In order to unify the reporting algorithms, all types of documents are proposed to be stored in a single database, and since the set of requisites can be different and, moreover, dynamic, this database should be NoSQL. Algorithms of calculations and reports scan the database and try to find the required attribute in each document or their combination (NoSQL supports indexes by attribute combinations, so full fullscan is not required). Finding an attribute (attributes) will be a sign of the inclusion of the document in a specific calculation / report.

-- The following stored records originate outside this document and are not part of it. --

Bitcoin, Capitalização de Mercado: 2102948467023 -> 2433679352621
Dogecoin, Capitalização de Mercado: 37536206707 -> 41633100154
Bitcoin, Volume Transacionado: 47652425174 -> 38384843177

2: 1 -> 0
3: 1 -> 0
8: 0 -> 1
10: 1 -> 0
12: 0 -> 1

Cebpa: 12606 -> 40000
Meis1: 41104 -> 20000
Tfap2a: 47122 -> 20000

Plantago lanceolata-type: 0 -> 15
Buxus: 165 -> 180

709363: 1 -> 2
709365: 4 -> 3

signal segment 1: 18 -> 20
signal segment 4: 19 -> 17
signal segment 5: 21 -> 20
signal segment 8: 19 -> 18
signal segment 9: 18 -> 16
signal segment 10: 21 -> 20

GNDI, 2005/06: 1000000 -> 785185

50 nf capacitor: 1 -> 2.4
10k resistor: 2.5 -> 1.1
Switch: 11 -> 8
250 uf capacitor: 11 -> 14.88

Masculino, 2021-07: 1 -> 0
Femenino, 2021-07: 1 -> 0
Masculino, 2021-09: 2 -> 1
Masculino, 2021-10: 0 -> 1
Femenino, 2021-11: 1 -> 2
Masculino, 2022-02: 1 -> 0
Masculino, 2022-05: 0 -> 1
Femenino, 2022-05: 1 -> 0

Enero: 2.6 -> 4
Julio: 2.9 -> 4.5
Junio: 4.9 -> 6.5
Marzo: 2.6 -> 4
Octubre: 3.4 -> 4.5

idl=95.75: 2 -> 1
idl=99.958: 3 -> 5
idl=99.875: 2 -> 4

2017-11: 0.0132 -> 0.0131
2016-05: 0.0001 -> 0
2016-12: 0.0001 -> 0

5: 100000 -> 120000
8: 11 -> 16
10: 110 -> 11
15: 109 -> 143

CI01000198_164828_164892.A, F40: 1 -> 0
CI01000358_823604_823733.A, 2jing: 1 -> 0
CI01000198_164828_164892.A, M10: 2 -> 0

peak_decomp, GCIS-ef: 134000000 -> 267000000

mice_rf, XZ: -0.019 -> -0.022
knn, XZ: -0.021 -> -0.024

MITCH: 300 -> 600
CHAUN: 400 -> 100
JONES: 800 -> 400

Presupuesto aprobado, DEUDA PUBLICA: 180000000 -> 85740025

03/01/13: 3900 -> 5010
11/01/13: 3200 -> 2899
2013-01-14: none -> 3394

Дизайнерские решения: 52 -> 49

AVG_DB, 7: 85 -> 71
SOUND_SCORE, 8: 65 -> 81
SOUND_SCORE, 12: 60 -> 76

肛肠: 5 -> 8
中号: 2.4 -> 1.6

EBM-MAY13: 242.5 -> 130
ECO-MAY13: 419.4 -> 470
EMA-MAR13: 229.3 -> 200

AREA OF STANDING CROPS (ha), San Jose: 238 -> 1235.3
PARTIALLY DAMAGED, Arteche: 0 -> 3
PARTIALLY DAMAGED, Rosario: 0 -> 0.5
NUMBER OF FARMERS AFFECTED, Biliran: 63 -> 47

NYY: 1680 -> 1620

Documents can be related to each other, which means the join storage “with itself” and this, in turn, requires, firstly, the orderly storage of all directories and documents (a graph of causality), and secondly - a revision of approaches to generating reports in favor of single-pass algorithms with short-term memory - instead of nested loops, albeit optimized.
A number of additional entities remain (residuals, comparisons, additional estimates), but, first, these entities reflect objects of the real world, and second, the basic principle must be respected - complete data on the business transaction should be obtained from the main document and related documents , without the use of synthetic entities, such as wiring, accounting register, etc.
An additional bonus - the proposed system will allow you to create additional reference attributes of specific types of documents on the fly, without stopping the database, and with minimal intervention in the program code.
The disadvantage will be the need to programmatically implement the storage scheme (valid attribute sets, valid connections, data validation), without relying on the built-in tools of the DBMS. To be fair, in most commercial systems, foreign keys and triggers are not used, and the entire integrity of the data is provided by the algorithms on the server side of the application.
PS
A separate article deserves a description of single-pass algorithms with short-term memory, which will have to be used in calculations and reports with such a storage scheme, but even without this, the amount of work for the first MVP (storage scheme + input interface) significantly exceeds our current capabilities, so the project will move slowly, and I may be informing him of his status in the following articles.